Dramat rozgrywający się w jednym z mieszkań na Trynku przerwała dopiero wizyta pracowników OPS-u. Nieporadna starsza kobieta, jej pijany syn, urządzający libacje i pusta lodówka. Wezwano policję, w sprawę zaangażował się prokurator.
Interwencja miała miejsce w miniony wtorek, 18 maja.
– Historia tej gliwiczanki mogła skończyć się tragicznie. Na szczęście pojawili się pracownicy gliwickiego ośrodka pomocy społecznej, natychmiast zauważyli problem i powiadomili policję. Tak, niestety, jest: w niektórych rodzinach muszą interweniować służby, aby rozwiązywać sprawy, które nie powinny się zdarzać – komentuje podinspektor Marek Słomski, oficer prasowy KMP Gliwice.
– Podczas wizyty w jednym z mieszkań na os. Trynek, pracownicy OPS-u zorientowali się, że komuś dzieje się wielka krzywda. Osobą pokrzywdzoną była 65-letnia matka, a krzywdzącym jej syn, który wpadł w ciąg alkoholowy. Kobieta znajdowała się w złej kondycji psychofizycznej, była wychudzona, w jej lodówce nie znaleziono produktów spożywczych, pozwalających na normalne żywienie – kontynuuje Słomski.
Policjanci zatrzymali 41-latka i rozpoczęli postępowanie, w które włączył się również prokurator – zarzuty okazały się bowiem poważne, mianowicie znęcania nad osobą nieporadną. Ustalenia wskazują, że w mieszkaniu od marca br. trwała przemoc, bicie, zastraszanie.
Punktem krytycznym dla rodziny była śmierć męża kobiety, a ojca antybohatera tej historii.
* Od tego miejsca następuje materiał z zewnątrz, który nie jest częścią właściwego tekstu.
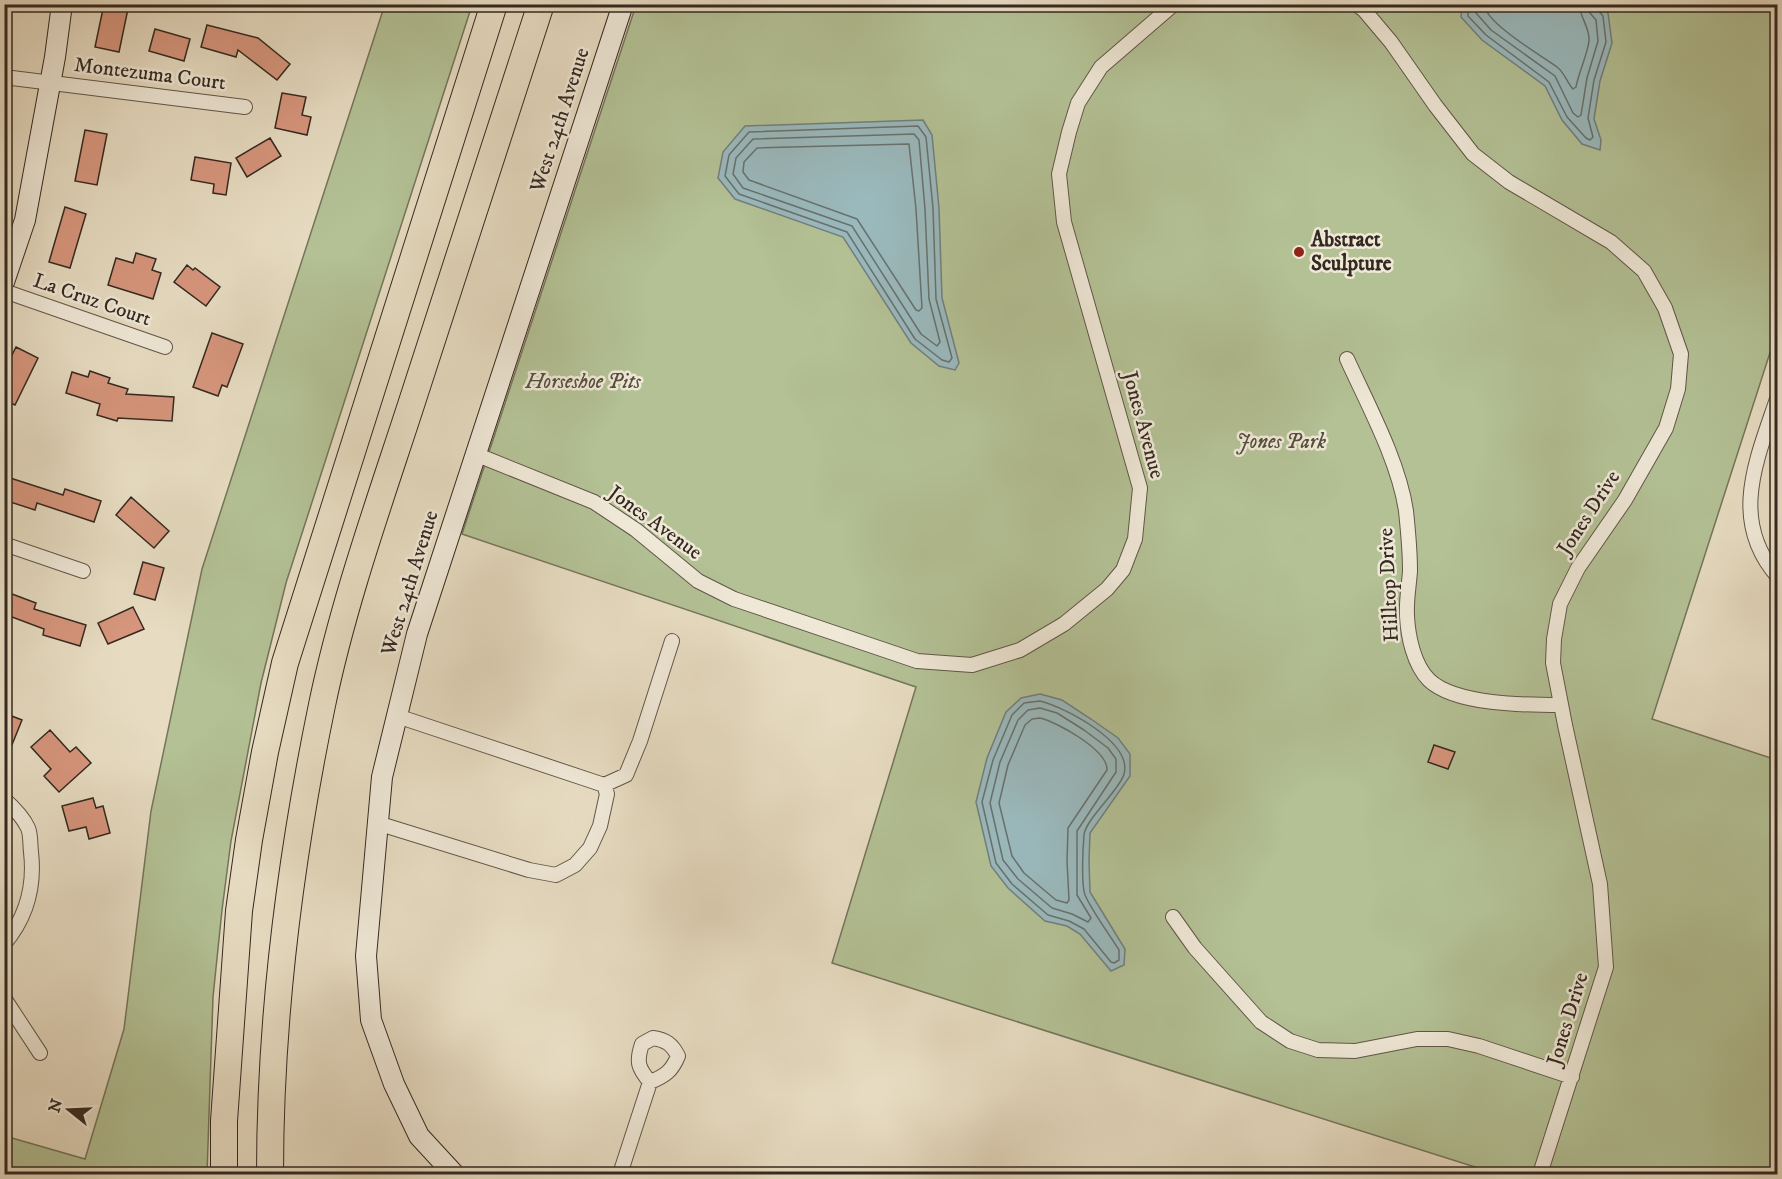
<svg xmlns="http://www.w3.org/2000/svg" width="1782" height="1179" font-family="'IM FELL DW Pica',serif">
<rect width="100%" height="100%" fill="#e7dcc2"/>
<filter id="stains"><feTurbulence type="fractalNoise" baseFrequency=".00333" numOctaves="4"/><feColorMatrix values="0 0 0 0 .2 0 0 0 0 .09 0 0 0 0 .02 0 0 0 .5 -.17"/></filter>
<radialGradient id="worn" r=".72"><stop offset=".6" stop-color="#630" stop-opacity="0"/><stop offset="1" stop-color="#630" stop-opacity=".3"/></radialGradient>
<path fill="#b3c195" stroke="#74755b" stroke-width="1.5" d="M385,4L472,5L286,583L261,683L231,841L222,910L213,997L207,1174H5V1136L85,1159L124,1029L151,811L202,569Z
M636,5H1777V331L1652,719L1777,760V1174H1497L832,963L916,687L462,534Z"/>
<path fill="#9ab9bd" stroke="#717f7f" stroke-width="1.5" d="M1462,5H1600L1608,13L1612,43L1600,81L1594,119L1601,140L1600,150L1582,144L1562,120L1545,86L1482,40L1461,17Z
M923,120L932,135L939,208L942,298L959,363L955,370L939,366L911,343L843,237L735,199L718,178L723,152L745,126Z
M1040,694L1062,700L1091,719L1118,738L1130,754V776L1090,833L1089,861L1090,892L1125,949L1124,965L1111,971L1080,934L1067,926L1045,921L1008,888L991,866L976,802L987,758L1006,712L1021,698Z"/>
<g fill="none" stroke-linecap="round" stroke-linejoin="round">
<path stroke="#67716f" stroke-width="1.5" d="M1468,4V16L1486,35L1549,82L1567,117L1586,138L1590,140L1593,137L1588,118L1594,80L1606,42L1603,16L1597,9L1596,4
M1475,4L1476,13L1491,30L1555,76L1573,113L1578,117L1581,115L1587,78L1598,41L1596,20L1590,13L1588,4
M1484,4C1485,23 1542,56 1557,67C1565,73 1567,83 1573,89L1576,87C1579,71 1587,56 1589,41C1590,27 1580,18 1579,4
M918,126L926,137L933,208L936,299L952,358L949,362L942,360L915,339L847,232L739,194L725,176L729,155L749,132Z
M914,134L919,140L925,209L929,299L940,342L937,346L921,334L852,226L743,188L733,174L736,158L753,139Z
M909,144L916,209L922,308L919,311L916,310L857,219L749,180L743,172L744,162L757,148Z
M1040,701C1064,707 1133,742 1124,774C1120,790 1086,818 1084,835C1083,847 1081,884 1085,895C1092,911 1109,934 1119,950V960L1114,963L1111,962L1084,929L1069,921L1048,915L1012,884L996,863L982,802L993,760L1012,715L1024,703Z
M1040,708L1057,713L1084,730L1108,748L1116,759V772L1077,831V895L1091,918L1088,922L1072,914L1052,908L1018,879L1003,860L990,803L1000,762L1018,720L1028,710Z
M1040,718C1057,722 1108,750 1107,770L1068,828L1067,861L1069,900L1067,903L1056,900L1044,890L1024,873L1012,856L999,803L1008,765L1025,725L1032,719Z"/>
</g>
<path fill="#d7967d" stroke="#342921" stroke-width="1.5" d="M104,4H129L119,52L95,47Z
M207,25L258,38L290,64L277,80L238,50L236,57L201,47Z
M155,29L190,39L184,61L149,51Z
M282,93L306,97L302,115L311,117L307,135L275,128Z
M85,130L107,134L97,185L75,181Z
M270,138L281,156L247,177L236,158Z
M195,157L231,163L226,195L213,193L214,184L191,180Z
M65,207L86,214L70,268L49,262Z
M136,253L156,259L152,270L161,273L153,299L108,285L116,258L133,263Z
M187,265L193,270L195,268L220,287L206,306L174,282Z
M212,333L243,344L227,387L222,385L218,396L193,387Z
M16,347L38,358L15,405L4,400V371Z
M90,371L110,378L108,383L128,389L126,394L174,397L172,421L118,418L117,421L97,415L100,404L66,393L72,372L88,377Z
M4,476L63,495L65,489L101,501L94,522L37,503L35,510L4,500Z
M131,497L169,531L154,548L116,515Z
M143,562L164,568L155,600L134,594Z
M4,591L36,603L34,609L86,625L80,646L43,635L44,629L4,614Z
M133,607L144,629L108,644L98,623Z
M4,713L22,720L5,762H4Z
M50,730L70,752L76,747L91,763L59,792L44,776L51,769L31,747Z
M1434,745L1455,752L1448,769L1428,762Z
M93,798L96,808L103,806L110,833L89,839L86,827L69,831L62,806Z"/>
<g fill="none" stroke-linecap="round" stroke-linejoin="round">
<g stroke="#615649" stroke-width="16">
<path id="street" d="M1356,4L1364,10L1391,42L1435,105L1473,154L1509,182L1611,242L1644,271L1665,308L1681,354L1678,389L1666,428L1625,500L1578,568L1560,604L1554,639L1553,663L1565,725L1600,884L1606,967L1540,1174
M4,77L245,107
M4,291L165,347
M1347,359C1368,405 1399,462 1406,511C1408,530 1410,551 1410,571C1409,586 1406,601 1407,616C1408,637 1414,665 1429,680C1455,705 1526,705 1561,705
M1778,396C1757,459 1728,520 1778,577
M475,454L594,502L636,530L698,581L734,599L917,661L972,665L1020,650L1064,624L1107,589L1123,570L1135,539L1140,488L1064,222L1059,174L1069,132L1078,103L1101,67L1174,4
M4,544L83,571
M397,716L604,785L626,775L640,741L672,641
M4,799C13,807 23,817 28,828C31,835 30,845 31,852C35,887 27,917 4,944
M377,823L529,870L556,875L575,865L590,848L600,826L607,794L604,785
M1173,917L1195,948L1261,1022L1290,1041L1318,1050L1355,1051L1417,1039H1448L1479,1046L1572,1077
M4,998L40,1053
M653,1038C666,1040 672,1044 678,1056C672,1071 665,1076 650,1082C638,1068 636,1062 642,1044Z
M620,1174L650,1082"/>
</g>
<g stroke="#342921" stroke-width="22">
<path id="secondary" d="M4,282L25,220L55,57L62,4
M454,1174L419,1136L394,1084L371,1020L366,956L382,777L417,634L623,4"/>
</g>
<g stroke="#342921" stroke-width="28">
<path id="highway" d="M224,1174V1121L239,911L249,840L265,752L285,663L494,4
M270,1174C270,1016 290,860 322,705C343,604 378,506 410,408C453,274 497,139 541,4"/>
</g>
<use href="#street" stroke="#efe8d7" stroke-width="14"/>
<use href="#secondary" stroke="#efe8d7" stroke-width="20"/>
<use href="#highway" stroke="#e7dcc2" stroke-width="26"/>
</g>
<circle fill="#8f2418" stroke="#efe8d7" stroke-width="2" cx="1299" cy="252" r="6"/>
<g text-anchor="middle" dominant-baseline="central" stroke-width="5" stroke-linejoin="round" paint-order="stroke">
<g font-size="21" fill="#342921" stroke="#efe8d7">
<text transform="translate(150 74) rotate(7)">Montezuma Court</text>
<text transform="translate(560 120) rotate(-72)">West 24th Avenue</text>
<text transform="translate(92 300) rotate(19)">La Cruz Court</text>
<text transform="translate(1143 425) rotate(75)">Jones Avenue</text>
<text transform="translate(1589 513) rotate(-57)">Jones Drive</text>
<text transform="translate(655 523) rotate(36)">Jones Avenue</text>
<text transform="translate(410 583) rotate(-73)">West 24th Avenue</text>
<text transform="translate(1389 585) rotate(-93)">Hilltop Drive</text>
<text transform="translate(1568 1019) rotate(-73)">Jones Drive</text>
</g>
<g font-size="21" font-weight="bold" fill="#342921" stroke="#efe8d7" text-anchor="start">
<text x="1311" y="240">Abstract<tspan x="1311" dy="24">Sculpture</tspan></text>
</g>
<g font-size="21" font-style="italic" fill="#544f3e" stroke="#efe8d7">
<text x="583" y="382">Horseshoe Pits</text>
<text x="1281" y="442">Jones Park</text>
</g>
</g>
<rect width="1782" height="1179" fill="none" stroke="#e7dcc2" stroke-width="24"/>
<rect x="6" y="6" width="1770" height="1167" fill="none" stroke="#342921" stroke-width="3"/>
<rect x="12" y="12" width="1758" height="1155" fill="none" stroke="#342921" stroke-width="1.5"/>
<g transform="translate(69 1110) rotate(288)" stroke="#efe8d7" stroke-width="4.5" paint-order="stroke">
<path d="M0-4.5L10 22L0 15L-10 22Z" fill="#342921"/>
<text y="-9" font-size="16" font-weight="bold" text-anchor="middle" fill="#342921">N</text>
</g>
<rect width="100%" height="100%" filter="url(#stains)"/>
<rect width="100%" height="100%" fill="url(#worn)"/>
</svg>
Od tego czasu syn nie pozwalał matce wychodzić z domu, zrobić zakupów, sam sprowadzał do mieszkania kolegów i urządzał libacje alkoholowe
– mówi Słomski.
W czwartek, na wniosek policji i prokuratora, Sąd Rejonowy w Gliwicach aresztował podejrzanego tymczasowo. Opieką nad nieporadną z uwagi na swój stan psychiczny kobietą zajęli się pracownicy gliwickiego OPS-u.